Dating a tune
Admiral Bailey at Jamworld for Sting and Bounty Killer in Black River for Extravaganza (as well as Galliday Bounce in Ewarton tomorrow) are among the performers who would have stepped out to entertain the crowds this holiday weekend. They are among the entertainers who have the songs which identify specific years.
- Tink Me Did Done (Admiral Bailey)
In the topsy-turvy world of dancehall, where a deejay can be hanging out at the studio waiting for the elusive break today and pulling up to the same studio in a high-end vehicle a few months later, there is as much interest in who was hot as who is. In the mid-1980s, Admiral Bailey, who recently coached the Tivoli Gardens football team, was one of the hottest deejays in the land.
Inevitably, there are queries when a performer's output slows or the songs are not having the same impact as before, with rumblings about who is 'done'. Admiral Bailey addressed notions about his slowing down 26 years ago, in Tink Me Did Done - which includes the year, as he deejayed "after '87 there is a lot more to come".

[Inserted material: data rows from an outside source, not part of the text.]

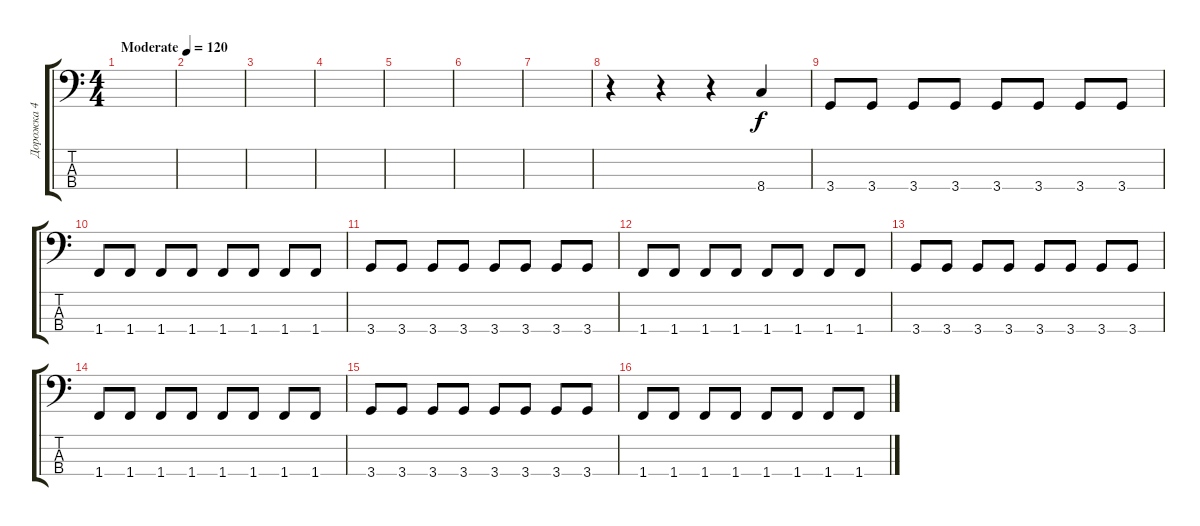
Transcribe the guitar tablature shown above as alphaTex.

\track ("Дорожка 4" "Дорожка 4") {instrument electricbassfinger}
\staff {score tabs}
\tuning (G2 D2 A1 E1) {hide}
\ts (4 4)
\tempo (120 "Moderate")
\clef f4
\ks c
|
|
|
|
|
|
|
r.4 r.4 r.4 8.4.4 |
3.4.8 3.4.8 3.4.8 3.4.8 3.4.8 3.4.8 3.4.8 3.4.8 |
1.4.8 1.4.8 1.4.8 1.4.8 1.4.8 1.4.8 1.4.8 1.4.8 |
3.4.8 3.4.8 3.4.8 3.4.8 3.4.8 3.4.8 3.4.8 3.4.8 |
1.4.8 1.4.8 1.4.8 1.4.8 1.4.8 1.4.8 1.4.8 1.4.8 |
3.4.8 3.4.8 3.4.8 3.4.8 3.4.8 3.4.8 3.4.8 3.4.8 |
1.4.8 1.4.8 1.4.8 1.4.8 1.4.8 1.4.8 1.4.8 1.4.8 |
3.4.8 3.4.8 3.4.8 3.4.8 3.4.8 3.4.8 3.4.8 3.4.8 |
1.4.8 1.4.8 1.4.8 1.4.8 1.4.8 1.4.8 1.4.8 1.4.8
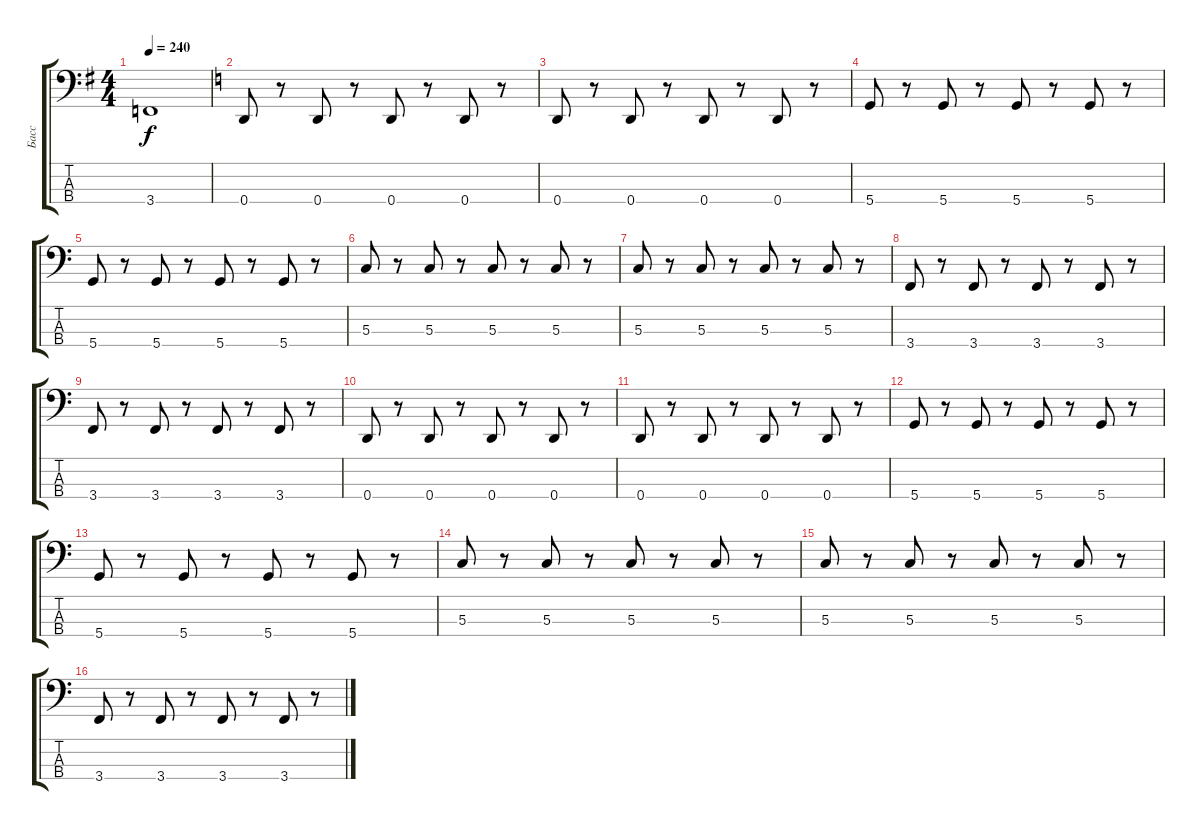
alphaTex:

\track ("Басс" "Басс") {instrument electricbassfinger}
\staff {score tabs}
\tuning (F2 C2 G1 D1) {hide}
\ts (4 4)
\tempo 240
\clef f4
\ks eminor
3.4{t}.1{dy f} |
\ks c
0.4.8 r.8 0.4.8 r.8 0.4.8 r.8 0.4.8 r.8 |
0.4.8 r.8 0.4.8 r.8 0.4.8 r.8 0.4.8 r.8 |
5.4.8 r.8 5.4.8 r.8 5.4.8 r.8 5.4.8 r.8 |
5.4.8 r.8 5.4.8 r.8 5.4.8 r.8 5.4.8 r.8 |
5.3.8 r.8 5.3.8 r.8 5.3.8 r.8 5.3.8 r.8 |
5.3.8 r.8 5.3.8 r.8 5.3.8 r.8 5.3.8 r.8 |
3.4.8 r.8 3.4.8 r.8 3.4.8 r.8 3.4.8 r.8 |
3.4.8 r.8 3.4.8 r.8 3.4.8 r.8 3.4.8 r.8 |
0.4.8 r.8 0.4.8 r.8 0.4.8 r.8 0.4.8 r.8 |
0.4.8 r.8 0.4.8 r.8 0.4.8 r.8 0.4.8 r.8 |
5.4.8 r.8 5.4.8 r.8 5.4.8 r.8 5.4.8 r.8 |
5.4.8 r.8 5.4.8 r.8 5.4.8 r.8 5.4.8 r.8 |
5.3.8 r.8 5.3.8 r.8 5.3.8 r.8 5.3.8 r.8 |
5.3.8 r.8 5.3.8 r.8 5.3.8 r.8 5.3.8 r.8 |
3.4.8 r.8 3.4.8 r.8 3.4.8 r.8 3.4.8 r.8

Now, he performs in Jamaica intermittently, but his cherubic appearance and obvious delight in his craft, at which he is a master, keep him a favourite, and his slew of hits, of course.

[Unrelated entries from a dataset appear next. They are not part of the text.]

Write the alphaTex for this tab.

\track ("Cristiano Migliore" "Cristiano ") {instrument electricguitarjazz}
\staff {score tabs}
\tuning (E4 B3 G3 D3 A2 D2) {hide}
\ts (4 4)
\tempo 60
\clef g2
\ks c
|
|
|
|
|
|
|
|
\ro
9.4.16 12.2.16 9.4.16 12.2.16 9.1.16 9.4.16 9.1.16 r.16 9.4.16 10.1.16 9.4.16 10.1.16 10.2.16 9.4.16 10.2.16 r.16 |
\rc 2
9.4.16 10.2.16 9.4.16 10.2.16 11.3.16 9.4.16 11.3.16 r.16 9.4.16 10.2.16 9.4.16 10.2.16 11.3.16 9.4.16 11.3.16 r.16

- See Yu No More (2004) (Bounty Killer)
Rodney Price was in full-blown bad-boy mode in the 1990s, with gun song after gun song running Jamaica's dancehalls. He proved to be ahead of his time with the lyrical shooting when he deejayed before the turn of the millennium "big tings a gwaan 2004 / me jus receive de gun whe name See Yu No More".
It was well ahead of the date, coming out on his Down on the Ghetto album in 1995.
- 1999, Prince
Ahead of the turn of the millennium, now well over a decade ago, The Artist Formerly Known As Prince (as Prince was referred to when he changed his name to a sign with no known pronunciation), sang 1999, a song which enjoyed an understandable resurgence in popularity.

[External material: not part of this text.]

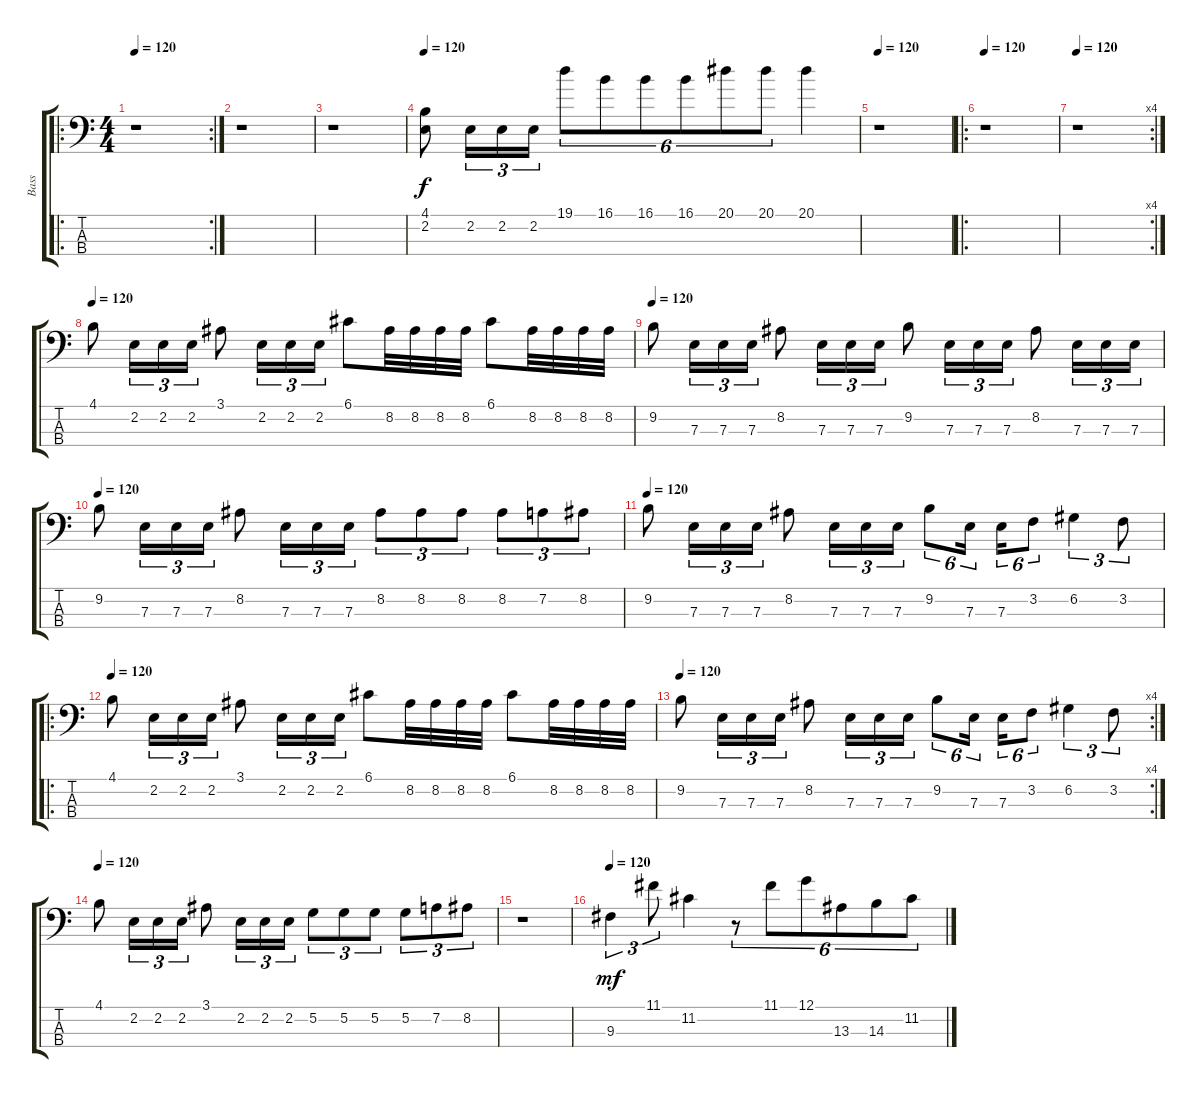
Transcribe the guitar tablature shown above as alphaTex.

By some reckonings, the world was about to end (or, at least, the computers would all stop working) and although the song had been recorded 17 years earlier, it was the appropriate soundtrack for those who wanted to go out with a bang. Prince sang his intention to "party like it's 1999", in the album's title track.
Putting the year in a song makes it eventually either a historical marker or a relic. Very few Jamaican performers have put a year in their song, after the fairly common references to the date of Haile Selassie's coronation in Addis Ababa, Ethiopia, on November 2, 1930.
- Africa Must Be Free By 1983 (Hugh Mundell)
Hugh Mundell was about 16 years old when the title song of his debut album was recorded in 1978. It was the decade of political protest music from Jamaica where ills at home and abroad were addressed.
"Africans must be free
By the year 1983
When I and I people shall
rejoice"
Then, apartheid was on the reggae radar, with European transgressions in southern Africa - especially South Africa - making for strong lyrical content. Africa (and Nelson Mandela) were not free by 1983, but neither was Hugh Mundell. He was dead, murdered in mid-October 1983 while he sat in a car.